Casshern Sins should’ve been a perfect show for a blog, such as mine, whose lofty charter is to attribute meanings to a meaningless world. Here in Casshern Sins, we have a world in ruin; the lucky ones are long gone, the unlucky slowly rusting away—the world in utter despair. Yet, there are still a remnant of characters, Akoes, Sophita and, in this episode, Lizabel, who manage to find a beautiful melody in such desolate world.

The main story line, in fact, takes a backseat to the side stories that have been, so far, humming the actual tune of the show.
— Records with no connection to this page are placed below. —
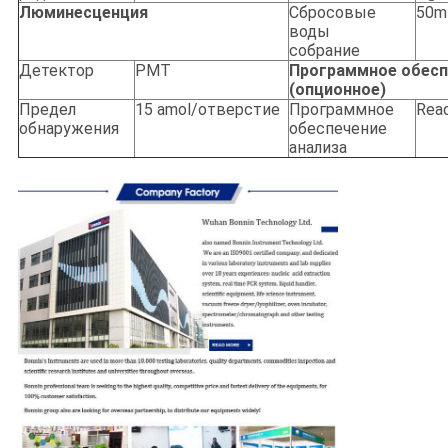
Люминесценция
Сбросовые
50m
воды
собрание
Детектор
PMT
Программное обесп
(опционное)
Предел
15 amol/отверстие
Программное
Read
обнаружения
обеспечение
анализа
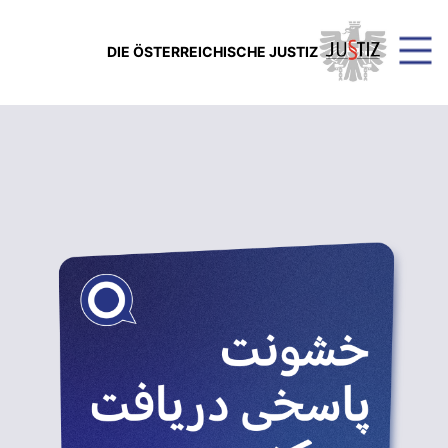
DIE ÖSTERREICHISCHE JUSTIZ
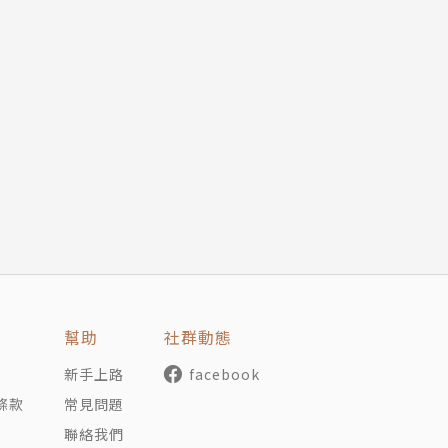
教授，是國際知名IC設計專家，也是台灣創新創業教育及AI
谷。
、台灣醫療新聞獎等。
幫助
社群動態
新手上路
facebook
條款
常見問題
聯絡我們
You can almost say that the main story is the cake that is a lie—it merely serves to bait us to follow Casshern’s many encounters with various characters, each illustrating a different slice of humanity’s hopes and despairs.

But just as in the game that inspired the phrase, it is the journey, and not the ending, that is the true reward. At this point, I couldn’t care less where Casshern would end up. Just show me the spectrum of characters he will meet.
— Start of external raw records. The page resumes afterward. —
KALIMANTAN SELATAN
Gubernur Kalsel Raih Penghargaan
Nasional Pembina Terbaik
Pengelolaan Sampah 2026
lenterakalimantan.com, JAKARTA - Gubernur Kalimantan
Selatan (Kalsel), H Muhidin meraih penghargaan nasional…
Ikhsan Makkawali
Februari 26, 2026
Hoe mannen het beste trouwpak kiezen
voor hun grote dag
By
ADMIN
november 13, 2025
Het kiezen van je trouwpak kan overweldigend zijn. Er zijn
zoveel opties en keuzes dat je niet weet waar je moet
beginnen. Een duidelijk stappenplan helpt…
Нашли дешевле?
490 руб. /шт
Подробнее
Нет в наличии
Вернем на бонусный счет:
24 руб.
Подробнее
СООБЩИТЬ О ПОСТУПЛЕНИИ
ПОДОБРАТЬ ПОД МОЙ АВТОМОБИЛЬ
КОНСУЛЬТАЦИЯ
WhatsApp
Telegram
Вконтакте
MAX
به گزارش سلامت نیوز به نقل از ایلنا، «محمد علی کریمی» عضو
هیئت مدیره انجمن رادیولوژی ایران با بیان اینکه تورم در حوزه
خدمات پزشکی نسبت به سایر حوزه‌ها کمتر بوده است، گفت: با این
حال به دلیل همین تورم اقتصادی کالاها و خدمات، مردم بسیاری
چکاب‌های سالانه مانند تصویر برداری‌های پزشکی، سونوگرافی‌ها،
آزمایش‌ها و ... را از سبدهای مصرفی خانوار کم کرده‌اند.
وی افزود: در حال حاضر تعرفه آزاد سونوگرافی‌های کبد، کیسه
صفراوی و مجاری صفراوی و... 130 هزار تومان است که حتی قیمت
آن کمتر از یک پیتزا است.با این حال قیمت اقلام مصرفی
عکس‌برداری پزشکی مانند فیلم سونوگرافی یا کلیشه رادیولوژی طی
In episode 7, the bell signifies for humanity both the dreams that can lift our spirits but at the same time the cost that can also crush our flesh.

Sound of the bell

It is never enough.

It is never enough.

Owen S at Cruel Angel Thesis said he had initially started his blog with the lofty ambitions of educating what he perceived as a less critical anime blogosphere; that was the bell he wanted to strike for the world. Yours truly also have a bell that I want to strike, as I have already stated. If you have a blog (or any other pursuit you’re currently on), you probably do have yours too.
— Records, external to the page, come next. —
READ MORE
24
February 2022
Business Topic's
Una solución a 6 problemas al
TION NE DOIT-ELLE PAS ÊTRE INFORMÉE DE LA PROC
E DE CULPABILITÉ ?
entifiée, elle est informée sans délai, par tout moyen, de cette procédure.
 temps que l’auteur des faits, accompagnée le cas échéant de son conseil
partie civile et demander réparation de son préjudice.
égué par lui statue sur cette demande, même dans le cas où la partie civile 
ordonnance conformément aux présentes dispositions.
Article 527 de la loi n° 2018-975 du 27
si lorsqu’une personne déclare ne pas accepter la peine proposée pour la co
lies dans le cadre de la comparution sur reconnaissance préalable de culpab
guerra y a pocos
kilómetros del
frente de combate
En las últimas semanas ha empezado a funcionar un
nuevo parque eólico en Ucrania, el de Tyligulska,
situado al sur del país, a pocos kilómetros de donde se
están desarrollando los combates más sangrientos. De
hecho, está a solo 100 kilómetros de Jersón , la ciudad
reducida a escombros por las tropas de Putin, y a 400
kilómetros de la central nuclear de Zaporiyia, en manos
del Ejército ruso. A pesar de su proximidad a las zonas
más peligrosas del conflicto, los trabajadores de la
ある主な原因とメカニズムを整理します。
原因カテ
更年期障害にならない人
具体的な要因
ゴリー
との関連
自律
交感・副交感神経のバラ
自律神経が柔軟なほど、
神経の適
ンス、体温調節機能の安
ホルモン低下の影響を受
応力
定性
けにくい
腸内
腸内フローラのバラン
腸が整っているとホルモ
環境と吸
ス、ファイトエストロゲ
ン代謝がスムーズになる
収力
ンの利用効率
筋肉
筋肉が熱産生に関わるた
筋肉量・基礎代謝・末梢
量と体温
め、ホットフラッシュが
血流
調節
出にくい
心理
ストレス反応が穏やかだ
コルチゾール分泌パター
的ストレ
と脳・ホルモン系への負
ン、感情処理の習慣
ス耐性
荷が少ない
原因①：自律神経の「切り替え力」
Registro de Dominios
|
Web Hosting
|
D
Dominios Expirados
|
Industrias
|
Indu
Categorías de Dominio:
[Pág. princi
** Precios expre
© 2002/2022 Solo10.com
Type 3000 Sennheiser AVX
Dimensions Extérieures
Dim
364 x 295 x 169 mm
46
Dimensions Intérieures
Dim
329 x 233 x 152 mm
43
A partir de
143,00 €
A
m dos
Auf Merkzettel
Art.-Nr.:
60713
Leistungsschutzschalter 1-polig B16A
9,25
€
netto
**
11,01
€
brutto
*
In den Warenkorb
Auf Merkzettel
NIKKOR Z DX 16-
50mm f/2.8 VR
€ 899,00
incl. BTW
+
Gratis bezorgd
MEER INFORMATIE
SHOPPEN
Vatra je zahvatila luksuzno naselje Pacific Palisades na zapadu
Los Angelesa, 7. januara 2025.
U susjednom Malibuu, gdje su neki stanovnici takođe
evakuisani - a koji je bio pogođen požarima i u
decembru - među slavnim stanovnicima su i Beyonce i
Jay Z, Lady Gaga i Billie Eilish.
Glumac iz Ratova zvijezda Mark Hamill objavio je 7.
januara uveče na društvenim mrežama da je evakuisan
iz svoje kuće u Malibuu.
But the problem is that, just as Lizabel discovered in this episode, what we perceive as a beautiful tone may sound irritating to others.

I have written a few posts, e.g. here and here, that I thought added some values, but nevertheless, they received few hits. On the other hand, a throwaway post with two words and one number surged into my top spot of most hits in the past three months.

Weight of the bell

Is there anything worse than being crushed by the dream you've created with your own hands?

Is there anything worse than being crushed by the dream you've created with your own hands?

Beside the sound it makes, the bell has another aspect: the burden of its weight. To create the tone, Lizabel had to commit numerous sins of murdering fellow robots and extricating their parts to feed to the appetite of the bell.

To what extent do we also compromise and feed to our bell?

Some of us anibloggers have made the mistake that editorial blogging > episodic blogging, and, in the hope of singing a better tune, started to betray the purity of anime blogging that is episodic and churn out posts after posts of irrelevant bullshit that only boosts the ego of the author like a fart to an open flame. :p

Oh how ironic that the bell which was supposed to spread its tune on the height came crashing down and buried Lizabel a few feet below ground instead.

Ephemeral bell

Is this enough?

Is this enough?

The episode ends on a bitter sweet note. On the one hand, Lizabel seems happy. She has arrived at the best of both world: she has maintained the tune of the bell, albeit only within her heart and mouth, but at the same time casted aside its loathsome weight. She is no longer singing a tune that others need to like—she enjoys her own tune well enough.

On the other hand, however; she also seems quite pathetic, singing like a druggie drowning within her own little world where the sound of her bell echos only between the walls of her empty chest.

Subjectively speaking she is in heaven, but objectively speaking she is still in hell.

Has Lizabel not truly attributed meanings to her meaningless world?